PROBLEM DETAILS:
Using the courtroom excerpt, explain in one to three sentences why Eli's redirect examination ended on Thursday afternoon.

QUOTED PASSAGE:
********************

Final Analysis - Catherine Crier [136]
Friday’s court session adjourned when the prosecutor announced that he had no further questions.
Chapter Twenty-seven
NO MURDER AT ALL
The following Monday, court resumed with Susan’s redirect examination of Eli. She would keep her son on the stand until Thursday afternoon when Judge Brady announced she had heard enough and halted the questioning. During those four days, Susan trotted out numerous e-mails that her sons exchanged after their father’s death and instructed Eli to read them aloud. “I hope you do join the team and then I can see you soon,” Gabe wrote to Eli in January of 2004.
“I’m disappointed in you,” Gabe wrote in another correspondence. “Get your shit together. You’re siding with a person who murdered our dad.”
Gabriel was not the only brother sending e-mails to Eli. In January 2005, Adam sent one saying he would entertain his mother’s request to write a letter to the court, pronouncing, “I don’t believe my mother killed my father in cold blood, but in self-defense.”
In response to questions from Susan, Eli maintained that his elder brother had threatened to disinherit him if he did not join the wrongful death civil suit that Adam and Gabe filed against their mother.
“If I could just apologize for my language beforehand,” Eli asked jurors before reading Gabriel’s final e-mail correspondence aloud. “Eli, if you believe all that shit, you’re a fucking psycho, and I never want to see you again,” Eli read from the page his mother handed him. “I really should start calling you Susan. Grow the fuck up!”
Looking up from the paper, Eli accused Sequeira of “smiling at him.”

********************

EXTRACTED INFORMATION:

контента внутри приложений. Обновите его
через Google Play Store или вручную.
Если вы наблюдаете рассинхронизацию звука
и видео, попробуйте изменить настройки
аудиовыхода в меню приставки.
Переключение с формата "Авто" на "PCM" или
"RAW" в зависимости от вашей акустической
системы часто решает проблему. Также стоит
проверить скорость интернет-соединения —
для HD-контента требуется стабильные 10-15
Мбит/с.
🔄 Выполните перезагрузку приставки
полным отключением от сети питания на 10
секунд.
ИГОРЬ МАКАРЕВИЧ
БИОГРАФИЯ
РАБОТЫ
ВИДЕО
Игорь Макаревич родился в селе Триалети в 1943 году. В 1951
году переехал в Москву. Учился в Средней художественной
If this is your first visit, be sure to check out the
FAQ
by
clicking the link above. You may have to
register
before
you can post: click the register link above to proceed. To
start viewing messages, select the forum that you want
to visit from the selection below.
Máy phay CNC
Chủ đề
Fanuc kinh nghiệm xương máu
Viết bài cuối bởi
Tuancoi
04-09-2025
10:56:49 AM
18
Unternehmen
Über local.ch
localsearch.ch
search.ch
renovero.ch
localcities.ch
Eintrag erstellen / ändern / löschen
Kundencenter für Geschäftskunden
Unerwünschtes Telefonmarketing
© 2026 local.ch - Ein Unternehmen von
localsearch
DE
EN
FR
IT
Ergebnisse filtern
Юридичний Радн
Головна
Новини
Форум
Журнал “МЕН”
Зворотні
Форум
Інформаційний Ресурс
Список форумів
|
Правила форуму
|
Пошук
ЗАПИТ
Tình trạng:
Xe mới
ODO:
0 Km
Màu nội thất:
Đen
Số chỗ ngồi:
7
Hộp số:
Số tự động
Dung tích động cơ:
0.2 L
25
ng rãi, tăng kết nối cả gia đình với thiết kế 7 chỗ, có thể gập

********************

EXERCISE RESULT:
It ended because Judge Brady announced that she had heard enough and halted the questioning. Until then, Susan had kept her son on the stand for four days.